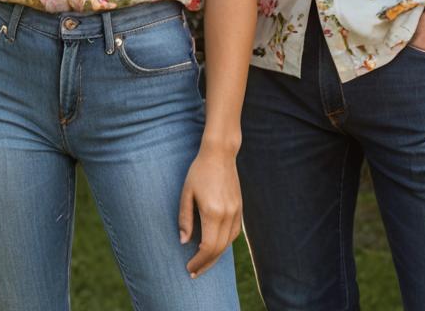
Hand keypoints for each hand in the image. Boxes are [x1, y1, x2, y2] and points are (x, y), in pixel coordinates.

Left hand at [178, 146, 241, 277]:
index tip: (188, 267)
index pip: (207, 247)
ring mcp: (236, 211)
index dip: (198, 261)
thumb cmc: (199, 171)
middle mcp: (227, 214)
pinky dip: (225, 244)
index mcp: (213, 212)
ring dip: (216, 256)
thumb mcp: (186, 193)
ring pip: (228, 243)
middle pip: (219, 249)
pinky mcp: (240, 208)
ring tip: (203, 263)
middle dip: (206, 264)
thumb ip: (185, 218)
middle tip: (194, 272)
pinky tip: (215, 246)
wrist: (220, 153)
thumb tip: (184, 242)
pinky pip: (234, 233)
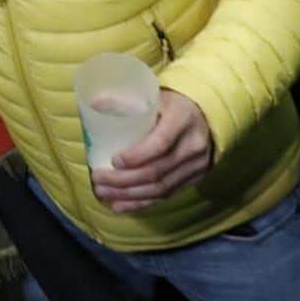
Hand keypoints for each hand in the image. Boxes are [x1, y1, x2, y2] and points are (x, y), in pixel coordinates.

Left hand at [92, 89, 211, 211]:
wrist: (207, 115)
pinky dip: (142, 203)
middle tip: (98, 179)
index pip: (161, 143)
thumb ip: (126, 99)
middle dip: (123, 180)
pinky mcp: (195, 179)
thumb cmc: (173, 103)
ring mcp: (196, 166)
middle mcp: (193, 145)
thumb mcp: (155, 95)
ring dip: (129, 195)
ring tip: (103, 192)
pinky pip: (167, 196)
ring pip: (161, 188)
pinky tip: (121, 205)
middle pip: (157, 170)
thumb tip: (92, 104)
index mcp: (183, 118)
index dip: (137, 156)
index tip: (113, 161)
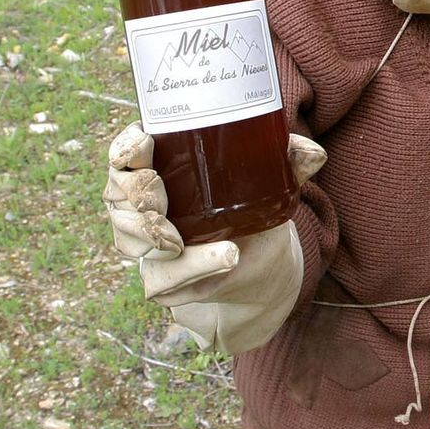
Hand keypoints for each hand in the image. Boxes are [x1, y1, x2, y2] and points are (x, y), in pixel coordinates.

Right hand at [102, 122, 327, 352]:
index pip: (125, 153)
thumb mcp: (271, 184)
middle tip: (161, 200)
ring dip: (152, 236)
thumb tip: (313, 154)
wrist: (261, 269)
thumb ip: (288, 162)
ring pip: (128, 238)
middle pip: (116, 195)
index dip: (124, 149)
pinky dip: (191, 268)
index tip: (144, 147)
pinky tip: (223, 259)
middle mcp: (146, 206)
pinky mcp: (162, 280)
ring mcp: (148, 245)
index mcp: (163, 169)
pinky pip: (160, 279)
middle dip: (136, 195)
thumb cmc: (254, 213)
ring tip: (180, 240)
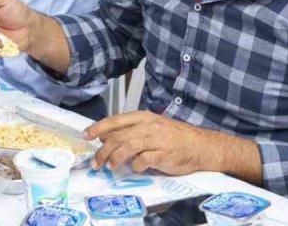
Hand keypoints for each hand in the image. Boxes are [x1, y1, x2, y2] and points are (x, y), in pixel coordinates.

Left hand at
────────
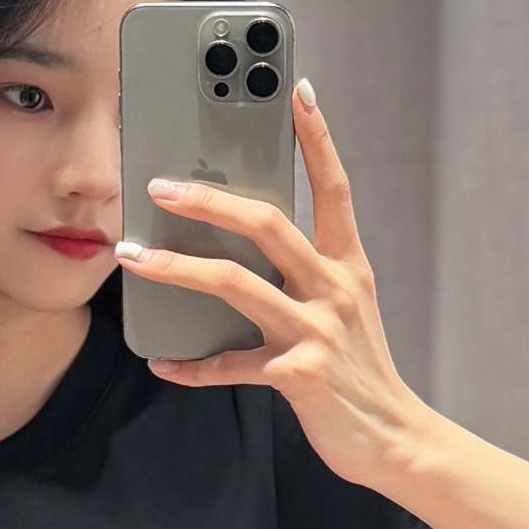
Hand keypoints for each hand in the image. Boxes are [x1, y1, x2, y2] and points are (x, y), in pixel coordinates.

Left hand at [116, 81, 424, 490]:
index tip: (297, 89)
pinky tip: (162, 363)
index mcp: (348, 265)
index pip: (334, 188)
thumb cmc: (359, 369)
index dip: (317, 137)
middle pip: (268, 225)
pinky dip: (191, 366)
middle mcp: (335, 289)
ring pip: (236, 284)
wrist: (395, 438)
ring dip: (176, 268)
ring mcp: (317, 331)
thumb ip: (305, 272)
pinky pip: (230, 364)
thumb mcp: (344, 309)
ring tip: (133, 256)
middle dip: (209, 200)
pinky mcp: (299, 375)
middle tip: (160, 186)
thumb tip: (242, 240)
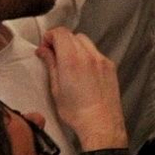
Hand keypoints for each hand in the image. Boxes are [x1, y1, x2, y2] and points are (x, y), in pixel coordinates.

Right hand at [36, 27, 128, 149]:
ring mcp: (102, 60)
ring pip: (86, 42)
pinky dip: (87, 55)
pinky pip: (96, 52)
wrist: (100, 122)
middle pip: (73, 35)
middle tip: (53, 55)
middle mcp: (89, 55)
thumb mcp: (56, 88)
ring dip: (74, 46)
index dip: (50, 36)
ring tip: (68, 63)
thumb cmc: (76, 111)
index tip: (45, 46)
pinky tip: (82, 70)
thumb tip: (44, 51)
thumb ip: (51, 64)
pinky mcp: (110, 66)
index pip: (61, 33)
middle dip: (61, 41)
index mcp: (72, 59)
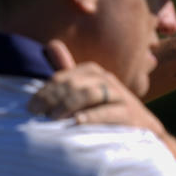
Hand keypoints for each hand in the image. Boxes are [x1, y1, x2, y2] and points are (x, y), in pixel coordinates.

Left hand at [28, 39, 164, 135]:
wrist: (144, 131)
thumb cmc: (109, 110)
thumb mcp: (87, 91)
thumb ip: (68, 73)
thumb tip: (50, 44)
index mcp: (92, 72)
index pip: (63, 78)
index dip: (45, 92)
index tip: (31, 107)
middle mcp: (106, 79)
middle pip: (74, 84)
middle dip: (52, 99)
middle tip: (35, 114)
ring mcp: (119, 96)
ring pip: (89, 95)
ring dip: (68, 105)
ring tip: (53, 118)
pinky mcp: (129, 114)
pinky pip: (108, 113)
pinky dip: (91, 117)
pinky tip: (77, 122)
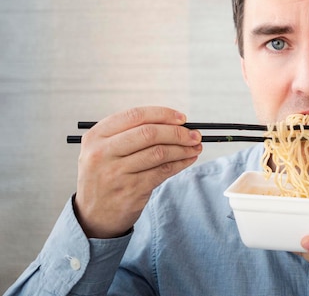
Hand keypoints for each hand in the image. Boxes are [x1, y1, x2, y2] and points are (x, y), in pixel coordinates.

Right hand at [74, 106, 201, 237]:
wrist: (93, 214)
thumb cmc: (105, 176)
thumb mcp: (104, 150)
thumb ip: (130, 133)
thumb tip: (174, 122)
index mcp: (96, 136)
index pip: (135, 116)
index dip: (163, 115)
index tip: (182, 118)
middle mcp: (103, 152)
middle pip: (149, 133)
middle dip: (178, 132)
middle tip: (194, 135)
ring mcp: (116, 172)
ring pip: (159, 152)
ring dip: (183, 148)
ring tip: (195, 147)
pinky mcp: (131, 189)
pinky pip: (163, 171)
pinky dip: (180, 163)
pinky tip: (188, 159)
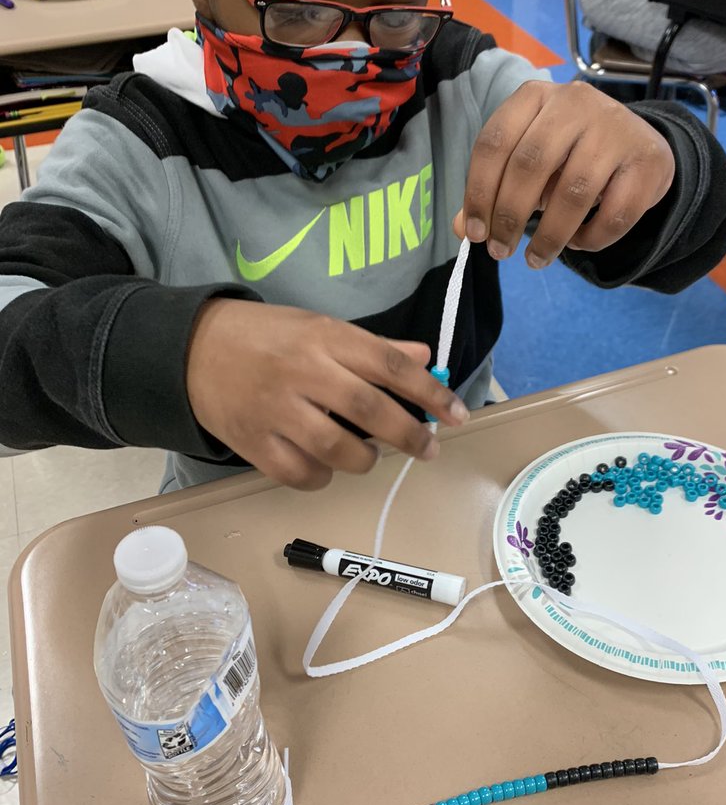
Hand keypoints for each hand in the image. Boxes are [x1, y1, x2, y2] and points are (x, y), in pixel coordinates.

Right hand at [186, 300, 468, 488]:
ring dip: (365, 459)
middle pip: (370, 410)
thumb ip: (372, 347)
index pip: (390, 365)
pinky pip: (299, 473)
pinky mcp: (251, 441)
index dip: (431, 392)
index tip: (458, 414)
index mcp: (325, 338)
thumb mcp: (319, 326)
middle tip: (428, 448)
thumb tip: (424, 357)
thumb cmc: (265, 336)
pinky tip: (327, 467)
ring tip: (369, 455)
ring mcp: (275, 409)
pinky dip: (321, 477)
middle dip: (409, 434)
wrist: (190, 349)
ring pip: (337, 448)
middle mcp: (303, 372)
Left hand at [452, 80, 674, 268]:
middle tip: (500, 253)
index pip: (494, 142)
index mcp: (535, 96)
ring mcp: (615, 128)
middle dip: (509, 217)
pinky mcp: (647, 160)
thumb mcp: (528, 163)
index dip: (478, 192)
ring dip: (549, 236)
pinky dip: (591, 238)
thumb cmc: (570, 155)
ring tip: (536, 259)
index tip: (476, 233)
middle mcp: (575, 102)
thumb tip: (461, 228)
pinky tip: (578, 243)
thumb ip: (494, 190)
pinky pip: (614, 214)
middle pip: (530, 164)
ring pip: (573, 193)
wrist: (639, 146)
────────
What you have to do: Using the records above, print exactly the lines between the ones containing "middle mcp: (335, 289)" and "ring mcp: (102, 60)", inclusive, and nothing else; no pictures.

Solution to the problem:
middle mcp: (335, 289)
ring pip: (236, 284)
wrist: (395, 438)
ring dip: (176, 268)
ring mcp: (317, 331)
thumb ip: (305, 272)
pinky pip: (230, 364)
thumb mcp: (344, 309)
ring tip: (133, 256)
middle dip: (209, 200)
pinky mcp: (299, 375)
middle tip: (160, 186)
thumb tip: (242, 240)
Hand keypoints for each hand in the image. Boxes are [x1, y1, x2, y2] and points are (x, y), in pixel coordinates.

Right hand at [36, 27, 128, 149]:
ring mcp: (102, 60)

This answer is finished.